Но нет, он не одарённый революционер, как Киана и Ясуо, даже если все называют его вундеркиндом. Он просто звуковой наркоман с ежегодной ломкой по собственным новым произведениям. Как странно, что про это он не помнил до встречи с Джинкс. Хотя, может, просто не замечал. Всё-таки саморефлексия — не его сильная сторона. По крайней мере саморефлексия в процессе какого-то важного дела. И раз оно закончилось — можно взять ручку, бумагу и выплеснуть все мысли из головы, пока та не лопнула.

Экко занимает всю лавочку перед магазином, не замечая этого. Он сейчас далеко-далеко, пытается не захлебнуться в волнах вдохновения, пока навязчивые мелодии перемешиваются между собой, уносят завихрениями в глубь моря творчества и оставляют путаться в водорослях слов аккурат над рифом видения. Экко глубоко вдыхает зависающие вокруг него воды и пишет, пишет, пишет. Почти что до боли в кисти и глазах исписывает весь многолистный блокнот, делая паузы, чтобы посмотреть в неправдоподобно синее небо и увидеть в нём отражение будущего наилюбимейшего клипа.

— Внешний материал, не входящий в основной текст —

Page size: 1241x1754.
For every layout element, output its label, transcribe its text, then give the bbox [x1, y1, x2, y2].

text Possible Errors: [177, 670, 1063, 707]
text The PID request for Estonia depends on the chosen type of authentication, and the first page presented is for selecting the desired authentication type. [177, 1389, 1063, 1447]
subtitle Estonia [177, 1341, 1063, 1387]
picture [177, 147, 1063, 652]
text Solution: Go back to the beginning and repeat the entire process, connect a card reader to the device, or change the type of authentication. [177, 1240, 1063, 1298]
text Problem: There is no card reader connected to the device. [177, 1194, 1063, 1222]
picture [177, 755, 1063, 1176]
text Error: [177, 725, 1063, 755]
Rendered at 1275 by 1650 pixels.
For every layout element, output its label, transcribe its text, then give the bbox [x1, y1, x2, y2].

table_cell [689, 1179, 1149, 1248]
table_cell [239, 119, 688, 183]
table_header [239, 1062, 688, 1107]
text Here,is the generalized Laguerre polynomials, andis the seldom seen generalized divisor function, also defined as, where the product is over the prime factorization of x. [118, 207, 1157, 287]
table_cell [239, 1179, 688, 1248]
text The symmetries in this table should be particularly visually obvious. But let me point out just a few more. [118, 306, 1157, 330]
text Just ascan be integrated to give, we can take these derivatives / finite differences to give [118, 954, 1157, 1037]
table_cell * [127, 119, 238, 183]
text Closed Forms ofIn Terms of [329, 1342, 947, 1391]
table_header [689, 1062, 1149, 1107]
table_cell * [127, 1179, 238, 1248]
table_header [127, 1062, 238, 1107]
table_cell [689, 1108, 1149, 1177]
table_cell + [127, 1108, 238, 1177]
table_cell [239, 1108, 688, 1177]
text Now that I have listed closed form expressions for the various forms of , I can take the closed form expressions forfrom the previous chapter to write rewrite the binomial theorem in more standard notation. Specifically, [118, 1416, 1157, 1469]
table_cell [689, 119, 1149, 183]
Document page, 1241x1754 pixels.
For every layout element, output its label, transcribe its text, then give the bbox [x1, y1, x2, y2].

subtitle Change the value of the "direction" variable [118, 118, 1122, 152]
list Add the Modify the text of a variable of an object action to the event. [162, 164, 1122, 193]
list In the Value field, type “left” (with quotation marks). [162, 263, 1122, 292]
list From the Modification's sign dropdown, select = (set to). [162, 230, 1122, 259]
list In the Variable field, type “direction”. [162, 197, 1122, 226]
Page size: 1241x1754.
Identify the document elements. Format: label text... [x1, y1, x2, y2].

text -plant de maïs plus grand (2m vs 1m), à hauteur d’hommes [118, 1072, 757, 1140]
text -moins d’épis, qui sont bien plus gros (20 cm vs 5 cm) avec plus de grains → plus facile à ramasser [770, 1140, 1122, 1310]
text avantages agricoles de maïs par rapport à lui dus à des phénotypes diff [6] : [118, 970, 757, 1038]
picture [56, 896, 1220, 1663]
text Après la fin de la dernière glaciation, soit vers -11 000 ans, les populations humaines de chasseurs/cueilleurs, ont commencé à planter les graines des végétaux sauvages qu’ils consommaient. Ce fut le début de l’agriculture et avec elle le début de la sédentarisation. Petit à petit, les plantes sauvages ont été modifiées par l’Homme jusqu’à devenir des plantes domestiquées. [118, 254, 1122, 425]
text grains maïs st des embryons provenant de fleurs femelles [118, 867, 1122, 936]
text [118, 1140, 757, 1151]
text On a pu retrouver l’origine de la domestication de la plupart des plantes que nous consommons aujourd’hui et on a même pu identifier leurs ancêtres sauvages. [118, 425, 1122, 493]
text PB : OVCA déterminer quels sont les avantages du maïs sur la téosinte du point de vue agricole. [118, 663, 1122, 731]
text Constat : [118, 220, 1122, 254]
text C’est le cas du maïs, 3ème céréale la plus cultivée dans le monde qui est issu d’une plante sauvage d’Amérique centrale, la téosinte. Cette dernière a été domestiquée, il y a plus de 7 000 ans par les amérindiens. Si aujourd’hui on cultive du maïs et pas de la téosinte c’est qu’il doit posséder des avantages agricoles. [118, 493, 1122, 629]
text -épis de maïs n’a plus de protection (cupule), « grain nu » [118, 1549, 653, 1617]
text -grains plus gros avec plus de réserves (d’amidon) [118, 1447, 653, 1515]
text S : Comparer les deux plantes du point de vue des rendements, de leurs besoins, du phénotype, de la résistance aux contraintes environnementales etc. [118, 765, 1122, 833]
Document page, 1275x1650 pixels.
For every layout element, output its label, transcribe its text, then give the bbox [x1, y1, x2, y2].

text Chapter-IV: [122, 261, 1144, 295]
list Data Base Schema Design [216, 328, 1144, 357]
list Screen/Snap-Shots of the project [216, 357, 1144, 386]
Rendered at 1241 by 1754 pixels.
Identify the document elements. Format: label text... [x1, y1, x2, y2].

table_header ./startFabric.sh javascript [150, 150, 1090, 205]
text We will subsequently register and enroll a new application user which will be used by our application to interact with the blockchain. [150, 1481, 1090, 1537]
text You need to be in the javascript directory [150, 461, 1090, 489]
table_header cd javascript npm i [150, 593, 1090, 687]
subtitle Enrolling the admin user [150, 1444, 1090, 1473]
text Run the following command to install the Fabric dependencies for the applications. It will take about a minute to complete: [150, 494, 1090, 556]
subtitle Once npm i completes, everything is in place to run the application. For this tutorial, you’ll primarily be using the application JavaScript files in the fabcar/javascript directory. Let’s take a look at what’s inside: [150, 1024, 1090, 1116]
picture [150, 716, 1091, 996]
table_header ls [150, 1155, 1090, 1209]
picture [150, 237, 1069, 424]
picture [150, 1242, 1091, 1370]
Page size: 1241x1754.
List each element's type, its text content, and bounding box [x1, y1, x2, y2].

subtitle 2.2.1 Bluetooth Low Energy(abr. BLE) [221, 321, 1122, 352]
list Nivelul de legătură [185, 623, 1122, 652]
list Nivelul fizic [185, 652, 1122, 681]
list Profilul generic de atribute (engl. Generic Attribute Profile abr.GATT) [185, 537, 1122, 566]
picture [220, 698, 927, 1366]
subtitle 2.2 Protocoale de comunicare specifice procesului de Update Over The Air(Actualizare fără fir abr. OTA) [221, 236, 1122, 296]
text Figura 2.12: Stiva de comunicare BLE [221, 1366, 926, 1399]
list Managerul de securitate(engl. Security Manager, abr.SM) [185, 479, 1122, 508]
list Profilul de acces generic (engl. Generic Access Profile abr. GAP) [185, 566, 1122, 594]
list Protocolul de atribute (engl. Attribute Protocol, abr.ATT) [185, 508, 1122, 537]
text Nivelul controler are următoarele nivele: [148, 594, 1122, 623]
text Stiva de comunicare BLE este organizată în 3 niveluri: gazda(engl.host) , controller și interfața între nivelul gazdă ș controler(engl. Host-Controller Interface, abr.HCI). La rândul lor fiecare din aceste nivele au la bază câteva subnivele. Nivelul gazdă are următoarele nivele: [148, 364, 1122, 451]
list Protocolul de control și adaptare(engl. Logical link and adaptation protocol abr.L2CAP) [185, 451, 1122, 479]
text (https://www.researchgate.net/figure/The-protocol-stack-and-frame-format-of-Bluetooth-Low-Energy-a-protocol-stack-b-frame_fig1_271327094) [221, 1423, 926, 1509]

Многочисленные «А что, если?..» не дают долго сидеть сложа руки и возвращают к процессу. Раскадровка, дизайн костюмов, смешение языков — всё, что может на сто процентов выразить его чувства за этот день. Чуть больше. Даже во сне в трясущемся автобусе Экко видит себя на съёмках клипа, команду, их брейншторм перед, первое выступление в этом году с новыми композициями, которое, разумеется, проходит раньше запланированного, ведь мир должен знать эту песню, эту сжимающую сердце радость, эту девушку. Отложить хоть на день после записи кажется богохульным.

По прибытии в город Экко спросонья несётся прямо в студию: без инструментов все идеи не имеют смысла. Останутся не воплощёнными. Будут очередным упущенным шансом и «когда-то это казалось крутым, но теперь вижу, что это не так».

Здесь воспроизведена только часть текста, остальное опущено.